それは1956年10月23日、ハンガリーの労働者や学生が、社会主義ソ連の傀儡だった同国政府の圧政に対して蜂起したことに端を発しました。自国民による政治を取り戻そうと、主な政府機関などを占拠したのです。
それに対してソ連は、すぐさま軍隊を投入しました。で、暴力的に市民の活動を圧殺したのです。当時の日本の新聞には、ハンガリーの首都ブダペストの市街を、わがもの顔で蹂躙するソ連軍の戦車の写真が掲載されていました。
この蜂起を先導したのはハンガリー勤労者党です。彼らは大衆に人気のあった前首相のナジ・イムレを復職させました。が、このころ、ブダペストではすでに民衆とソ連軍の間に戦闘が始まっていたのです。

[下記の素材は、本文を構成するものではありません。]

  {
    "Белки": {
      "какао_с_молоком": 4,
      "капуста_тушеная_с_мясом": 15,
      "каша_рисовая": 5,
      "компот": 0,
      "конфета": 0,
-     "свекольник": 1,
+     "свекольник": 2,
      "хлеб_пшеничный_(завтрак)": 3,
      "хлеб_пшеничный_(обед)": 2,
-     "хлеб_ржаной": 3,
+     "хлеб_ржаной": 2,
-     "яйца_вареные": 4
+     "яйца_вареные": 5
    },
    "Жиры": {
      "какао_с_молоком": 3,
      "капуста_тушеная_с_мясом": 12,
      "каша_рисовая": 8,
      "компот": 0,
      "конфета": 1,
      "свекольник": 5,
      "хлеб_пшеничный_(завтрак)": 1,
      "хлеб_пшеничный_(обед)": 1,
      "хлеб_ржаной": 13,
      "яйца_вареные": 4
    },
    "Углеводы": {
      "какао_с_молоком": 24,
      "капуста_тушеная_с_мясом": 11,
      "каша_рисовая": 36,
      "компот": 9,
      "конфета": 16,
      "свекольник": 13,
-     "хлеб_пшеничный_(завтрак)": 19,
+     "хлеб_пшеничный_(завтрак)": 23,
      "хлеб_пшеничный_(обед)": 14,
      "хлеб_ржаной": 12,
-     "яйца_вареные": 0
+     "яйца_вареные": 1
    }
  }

その後は停戦が行なわれて平穏が戻ったりもしました。が、まもなくソ連軍が改めて介入して蜂起を鎮圧します。翌年早々、ソ連が新しい傀儡ハンガリー政府を樹立し、その結果、ソ連軍の手で数千人の市民が殺害され、25万人近くが難民となって国外へ逃亡しました。
以後およそ30年、ハンガリーではこの動乱について議論することが禁止されます。それが1980年代におけるソ連のペレストロイカ(政治体制の改革)の進展で再検討が進み、1989年にはハンガリーで第三共和国が成立。10月23日は同国の祝日になりました。
そこで、現代日本を顧みてみます。と、1652年の「サンフランシスコ講和条約」の発効で「独立を回復した」ことになっています。
が、沖縄の随所では、大型ヘリコプターが炎上・墜落・大破するなどの事故、米軍兵士による強姦事件などが続発しているのです。それを日本の法律で裁けない日米地位協定の存在を思い出すと、やっぱり日本の政府はアメリカの傀儡政権にほかならないのだなあと思わされます。
こうした一種の属国状態が、ハンガリーの30年の2倍を超える4分の3世紀も続いているのです。これこそが「戦後日本のレジーム」の本質だというほかないように思います。
ブダペストを訪れた際には、こんなことに連想が広がったものです。